---------- Estratto del testo
La Cina è lontana
La Cina è lontana

In Cina succede qualcosa di strano:
gli utenti cinesi che tentano di connettersi a Google, Msn o Yahoo!, approdano con un redirect sulla home di Baidu, il motore di ricerca cinese.
In molti sostengono che il comportamento della Cina nei confronti dei principali motori di ricerca americani sia una diretta conseguenza di quanto è avvenuto sul piano diplomatico tra le due potenze.
Il Congresso degli Stati Uniti ha assegnato una medaglia d’oro in segno di massima onorificenza civile alla figura del Dalai Lama per “il suo duraturo ed eccezionale contributo alla pace, alla non violenza, ai diritti umani e alla comprensione religiosa“.
Il Sole 24 Ore ha riportato una testimonianza della dichiarata chiusura cinese nei confronti dell’ America:
Non usa mezzi termini il portavoce del Ministero degli Esteri cinese, Liu Jianchao, per cercare di evitare un riconoscimento “scomodo” al capo spirituale del popolo tibetano, che dovrebbe incontrare anche il presidente George W. Bush.
«Abbiamo già protestato diverse volte presso gli americani e chiediamo loro nuovamente di correggere l’errore e di annullare le cerimonie previste», ha dichiarato alla stampa il portavoce di Pechino, affermando che gli appuntamenti istituzionali previsti «violano gravemente i principi di base delle relazioni internazionali, urtano i sentimenti dei cinesi e costituiscono un’indecente ingerenza negli affari interni cinesi»
A quanto pare, il Governo Cinese ha interpretato il gesto del Congresso Americano come una sleale presa di posizione: riconoscendo il valore alla figura del Dalai Lama si misconosce l’ autorità della Cina e si parteggia per l’ indipendenza del Tibet.
Impedire ai propri utenti di utilizzare strumenti di ricerca americani è un primo evidente segno di chiusura da parte della Cina.
Sul piano diplomatico le cose sembrano seguire lo stesso percorso. Repubblica parla di “prima rappresaglia cinese”:
E una prima rappresaglia cinese è già scattata con il rinvio, chiesto da Pechino, della riunione dei membri permanenti del Consiglio di sicurezza dell’Onu più la Germania in programma oggi a Berlino per discutere di nuove sanzioni all’Iran.
--------------------
---------- Estratti dei dati
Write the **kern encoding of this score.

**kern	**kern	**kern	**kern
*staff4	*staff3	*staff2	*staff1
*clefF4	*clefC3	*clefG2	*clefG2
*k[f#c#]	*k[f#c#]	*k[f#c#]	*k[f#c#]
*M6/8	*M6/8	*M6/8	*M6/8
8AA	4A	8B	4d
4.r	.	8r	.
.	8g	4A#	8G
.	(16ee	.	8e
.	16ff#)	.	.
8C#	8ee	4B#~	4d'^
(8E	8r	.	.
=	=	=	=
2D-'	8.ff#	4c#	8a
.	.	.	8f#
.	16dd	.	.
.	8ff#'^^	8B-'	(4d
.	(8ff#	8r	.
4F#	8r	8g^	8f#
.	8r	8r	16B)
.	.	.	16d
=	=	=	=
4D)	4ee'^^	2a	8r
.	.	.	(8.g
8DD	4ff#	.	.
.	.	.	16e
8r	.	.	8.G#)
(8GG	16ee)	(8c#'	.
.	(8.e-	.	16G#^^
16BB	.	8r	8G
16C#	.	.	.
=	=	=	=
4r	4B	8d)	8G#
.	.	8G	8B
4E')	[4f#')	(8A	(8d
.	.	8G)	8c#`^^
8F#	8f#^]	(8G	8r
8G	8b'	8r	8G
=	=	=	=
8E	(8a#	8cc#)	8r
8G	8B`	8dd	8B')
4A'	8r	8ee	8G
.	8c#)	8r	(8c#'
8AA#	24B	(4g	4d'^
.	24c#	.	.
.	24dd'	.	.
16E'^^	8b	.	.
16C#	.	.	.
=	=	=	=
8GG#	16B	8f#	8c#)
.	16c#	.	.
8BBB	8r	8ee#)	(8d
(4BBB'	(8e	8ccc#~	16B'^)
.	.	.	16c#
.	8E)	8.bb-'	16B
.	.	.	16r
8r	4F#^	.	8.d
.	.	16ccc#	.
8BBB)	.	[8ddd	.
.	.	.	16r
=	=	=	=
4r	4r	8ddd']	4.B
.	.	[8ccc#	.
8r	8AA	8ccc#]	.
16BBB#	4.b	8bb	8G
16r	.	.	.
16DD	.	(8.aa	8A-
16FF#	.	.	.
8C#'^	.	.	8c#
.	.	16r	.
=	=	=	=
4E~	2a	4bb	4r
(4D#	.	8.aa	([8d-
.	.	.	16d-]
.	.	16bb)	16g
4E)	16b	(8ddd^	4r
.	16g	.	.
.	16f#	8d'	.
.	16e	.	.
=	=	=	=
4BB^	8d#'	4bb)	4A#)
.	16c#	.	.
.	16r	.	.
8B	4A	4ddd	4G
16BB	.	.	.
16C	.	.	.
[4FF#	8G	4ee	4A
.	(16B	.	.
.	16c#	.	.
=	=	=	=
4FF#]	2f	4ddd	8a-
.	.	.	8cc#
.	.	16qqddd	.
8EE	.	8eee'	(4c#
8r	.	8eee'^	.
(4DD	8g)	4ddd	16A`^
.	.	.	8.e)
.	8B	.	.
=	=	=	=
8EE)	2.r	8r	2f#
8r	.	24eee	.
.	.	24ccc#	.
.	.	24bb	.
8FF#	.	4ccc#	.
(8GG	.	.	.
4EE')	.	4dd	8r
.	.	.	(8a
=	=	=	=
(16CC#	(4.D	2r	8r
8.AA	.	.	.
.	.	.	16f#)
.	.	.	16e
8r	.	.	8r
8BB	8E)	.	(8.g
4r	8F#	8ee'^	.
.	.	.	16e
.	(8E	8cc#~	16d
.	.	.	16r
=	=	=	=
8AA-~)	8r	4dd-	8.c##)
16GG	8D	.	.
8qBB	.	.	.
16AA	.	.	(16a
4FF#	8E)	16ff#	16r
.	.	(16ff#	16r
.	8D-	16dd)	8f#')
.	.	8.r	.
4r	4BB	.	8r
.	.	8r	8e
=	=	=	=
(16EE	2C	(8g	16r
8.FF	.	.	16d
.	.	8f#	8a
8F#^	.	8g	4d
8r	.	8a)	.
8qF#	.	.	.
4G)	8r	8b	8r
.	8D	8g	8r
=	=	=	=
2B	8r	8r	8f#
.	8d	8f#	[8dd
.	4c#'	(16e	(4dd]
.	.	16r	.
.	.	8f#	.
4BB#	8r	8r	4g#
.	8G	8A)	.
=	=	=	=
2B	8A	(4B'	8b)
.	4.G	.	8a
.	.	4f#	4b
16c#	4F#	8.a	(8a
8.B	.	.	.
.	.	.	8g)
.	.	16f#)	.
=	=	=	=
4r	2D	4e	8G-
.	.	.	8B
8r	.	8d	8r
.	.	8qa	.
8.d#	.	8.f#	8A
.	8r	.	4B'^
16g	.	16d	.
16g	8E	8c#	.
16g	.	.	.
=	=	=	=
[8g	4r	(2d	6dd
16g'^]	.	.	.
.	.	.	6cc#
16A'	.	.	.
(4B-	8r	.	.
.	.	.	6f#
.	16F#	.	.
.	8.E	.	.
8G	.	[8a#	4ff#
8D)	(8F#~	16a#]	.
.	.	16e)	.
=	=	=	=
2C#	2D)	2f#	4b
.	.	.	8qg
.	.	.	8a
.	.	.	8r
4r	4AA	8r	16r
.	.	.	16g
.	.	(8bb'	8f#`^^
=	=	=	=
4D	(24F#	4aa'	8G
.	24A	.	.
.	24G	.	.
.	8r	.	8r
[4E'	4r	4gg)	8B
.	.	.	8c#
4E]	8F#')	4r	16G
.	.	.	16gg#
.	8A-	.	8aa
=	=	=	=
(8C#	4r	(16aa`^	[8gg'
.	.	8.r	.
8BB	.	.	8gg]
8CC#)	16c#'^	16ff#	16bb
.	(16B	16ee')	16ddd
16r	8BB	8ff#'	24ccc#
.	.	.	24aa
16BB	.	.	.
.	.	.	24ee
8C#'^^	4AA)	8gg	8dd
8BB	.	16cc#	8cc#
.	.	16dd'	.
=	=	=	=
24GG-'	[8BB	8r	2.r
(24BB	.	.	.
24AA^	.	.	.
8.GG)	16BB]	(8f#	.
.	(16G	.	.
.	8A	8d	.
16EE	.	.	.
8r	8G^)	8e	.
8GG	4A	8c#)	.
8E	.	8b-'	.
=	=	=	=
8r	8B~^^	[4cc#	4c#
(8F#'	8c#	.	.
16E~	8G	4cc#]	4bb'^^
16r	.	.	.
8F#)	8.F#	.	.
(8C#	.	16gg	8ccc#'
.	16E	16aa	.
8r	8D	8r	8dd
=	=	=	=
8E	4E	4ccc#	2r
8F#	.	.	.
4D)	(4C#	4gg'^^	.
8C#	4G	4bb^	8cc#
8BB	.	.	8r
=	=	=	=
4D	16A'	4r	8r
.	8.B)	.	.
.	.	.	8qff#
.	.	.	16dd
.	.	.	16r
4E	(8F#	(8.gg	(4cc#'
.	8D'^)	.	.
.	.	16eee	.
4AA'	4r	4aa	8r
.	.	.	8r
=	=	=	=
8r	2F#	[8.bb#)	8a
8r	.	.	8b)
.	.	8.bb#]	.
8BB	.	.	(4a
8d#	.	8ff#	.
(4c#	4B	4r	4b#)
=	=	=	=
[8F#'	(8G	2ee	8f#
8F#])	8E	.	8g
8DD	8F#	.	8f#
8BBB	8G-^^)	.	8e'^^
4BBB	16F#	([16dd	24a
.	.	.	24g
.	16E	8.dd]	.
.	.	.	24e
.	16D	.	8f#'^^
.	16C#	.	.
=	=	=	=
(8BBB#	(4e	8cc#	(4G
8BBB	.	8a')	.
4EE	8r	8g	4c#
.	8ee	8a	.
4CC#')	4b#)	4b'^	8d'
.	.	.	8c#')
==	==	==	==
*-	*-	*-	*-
--------------------
• [Consegne]:
1. Trascrivi parola per parola il passo del testo sulla Cina e i motori di ricerca da "A quanto pare, il" fino a "parte della Cina." compreso.
2. Rispondi alle domande seguenti sul testo sulla Cina e i motori di ricerca.
(a) Verso la home di quale motore di ricerca vengono reindirizzati gli utenti cinesi che tentano di connettersi a Google, Msn o Yahoo!?
(b) Come si chiama il portavoce del Ministero degli Esteri cinese citato nel testo?
(c) In quale città era in programma la riunione dei membri permanenti del Consiglio di sicurezza dell'Onu più la Germania?

• [Risposte alle consegne]:
1.
A quanto pare, il Governo Cinese ha interpretato il gesto del Congresso Americano come una sleale presa di posizione: riconoscendo il valore alla figura del Dalai Lama si misconosce l’ autorità della Cina e si parteggia per l’ indipendenza del Tibet.
Impedire ai propri utenti di utilizzare strumenti di ricerca americani è un primo evidente segno di chiusura da parte della Cina.

2.
(a) Baidu, il motore di ricerca cinese.
(b) Liu Jianchao.
(c) Berlino.